▸ **Task to complete**
Extract every line of the entries below and reproduce each one verbatim, without any alteration.

▸ **Saved entries**
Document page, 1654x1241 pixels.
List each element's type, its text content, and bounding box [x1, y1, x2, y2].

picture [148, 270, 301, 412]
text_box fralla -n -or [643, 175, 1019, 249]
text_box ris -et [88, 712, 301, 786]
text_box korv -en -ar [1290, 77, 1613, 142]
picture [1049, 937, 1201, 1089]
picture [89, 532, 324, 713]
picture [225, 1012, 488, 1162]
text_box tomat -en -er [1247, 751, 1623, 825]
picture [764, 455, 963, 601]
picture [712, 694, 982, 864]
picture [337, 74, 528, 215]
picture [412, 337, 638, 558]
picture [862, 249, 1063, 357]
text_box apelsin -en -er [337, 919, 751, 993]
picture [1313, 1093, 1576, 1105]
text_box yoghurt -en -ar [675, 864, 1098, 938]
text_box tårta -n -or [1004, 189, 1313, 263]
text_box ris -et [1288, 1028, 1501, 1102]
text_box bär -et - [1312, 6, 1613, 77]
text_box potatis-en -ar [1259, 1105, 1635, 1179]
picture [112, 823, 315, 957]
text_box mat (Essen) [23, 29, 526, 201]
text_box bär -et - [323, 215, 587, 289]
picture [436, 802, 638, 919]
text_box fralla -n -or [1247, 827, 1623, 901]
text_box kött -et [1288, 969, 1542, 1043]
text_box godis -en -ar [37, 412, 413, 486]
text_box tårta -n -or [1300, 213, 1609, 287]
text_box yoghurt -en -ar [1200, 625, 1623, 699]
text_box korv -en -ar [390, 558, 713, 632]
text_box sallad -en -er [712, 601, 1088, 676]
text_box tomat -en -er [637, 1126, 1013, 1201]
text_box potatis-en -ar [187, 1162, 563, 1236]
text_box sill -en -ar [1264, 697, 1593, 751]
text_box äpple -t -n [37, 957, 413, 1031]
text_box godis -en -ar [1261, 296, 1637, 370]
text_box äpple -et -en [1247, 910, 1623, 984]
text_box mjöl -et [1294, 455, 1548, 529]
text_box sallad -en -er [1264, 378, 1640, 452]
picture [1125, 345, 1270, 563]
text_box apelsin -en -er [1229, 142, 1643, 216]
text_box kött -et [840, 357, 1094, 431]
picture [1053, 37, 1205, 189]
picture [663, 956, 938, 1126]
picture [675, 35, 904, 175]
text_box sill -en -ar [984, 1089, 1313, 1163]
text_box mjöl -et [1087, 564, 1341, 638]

▸ **Solution to the exercise**
Document page, 1654x1241 pixels.
List each element's type, its text content, and bounding box [x1, y1, x2, y2].

picture [148, 270, 301, 412]
text_box fralla -n -or [643, 175, 1019, 249]
text_box ris -et [88, 712, 301, 786]
text_box korv -en -ar [1290, 77, 1613, 142]
picture [1049, 937, 1201, 1089]
picture [89, 532, 324, 713]
picture [225, 1012, 488, 1162]
text_box tomat -en -er [1247, 751, 1623, 825]
picture [764, 455, 963, 601]
picture [712, 694, 982, 864]
picture [337, 74, 528, 215]
picture [412, 337, 638, 558]
picture [862, 249, 1063, 357]
text_box apelsin -en -er [337, 919, 751, 993]
picture [1313, 1093, 1576, 1105]
text_box yoghurt -en -ar [675, 864, 1098, 938]
text_box tårta -n -or [1004, 189, 1313, 263]
text_box ris -et [1288, 1028, 1501, 1102]
text_box bär -et - [1312, 6, 1613, 77]
text_box potatis-en -ar [1259, 1105, 1635, 1179]
picture [112, 823, 315, 957]
text_box mat (Essen) [23, 29, 526, 201]
text_box bär -et - [323, 215, 587, 289]
picture [436, 802, 638, 919]
text_box fralla -n -or [1247, 827, 1623, 901]
text_box kött -et [1288, 969, 1542, 1043]
text_box godis -en -ar [37, 412, 413, 486]
text_box tårta -n -or [1300, 213, 1609, 287]
text_box yoghurt -en -ar [1200, 625, 1623, 699]
text_box korv -en -ar [390, 558, 713, 632]
text_box sallad -en -er [712, 601, 1088, 676]
text_box tomat -en -er [637, 1126, 1013, 1201]
text_box potatis-en -ar [187, 1162, 563, 1236]
text_box sill -en -ar [1264, 697, 1593, 751]
text_box äpple -t -n [37, 957, 413, 1031]
text_box godis -en -ar [1261, 296, 1637, 370]
text_box äpple -et -en [1247, 910, 1623, 984]
text_box mjöl -et [1294, 455, 1548, 529]
text_box sallad -en -er [1264, 378, 1640, 452]
picture [1125, 345, 1270, 563]
text_box apelsin -en -er [1229, 142, 1643, 216]
text_box kött -et [840, 357, 1094, 431]
picture [1053, 37, 1205, 189]
picture [663, 956, 938, 1126]
picture [675, 35, 904, 175]
text_box sill -en -ar [984, 1089, 1313, 1163]
text_box mjöl -et [1087, 564, 1341, 638]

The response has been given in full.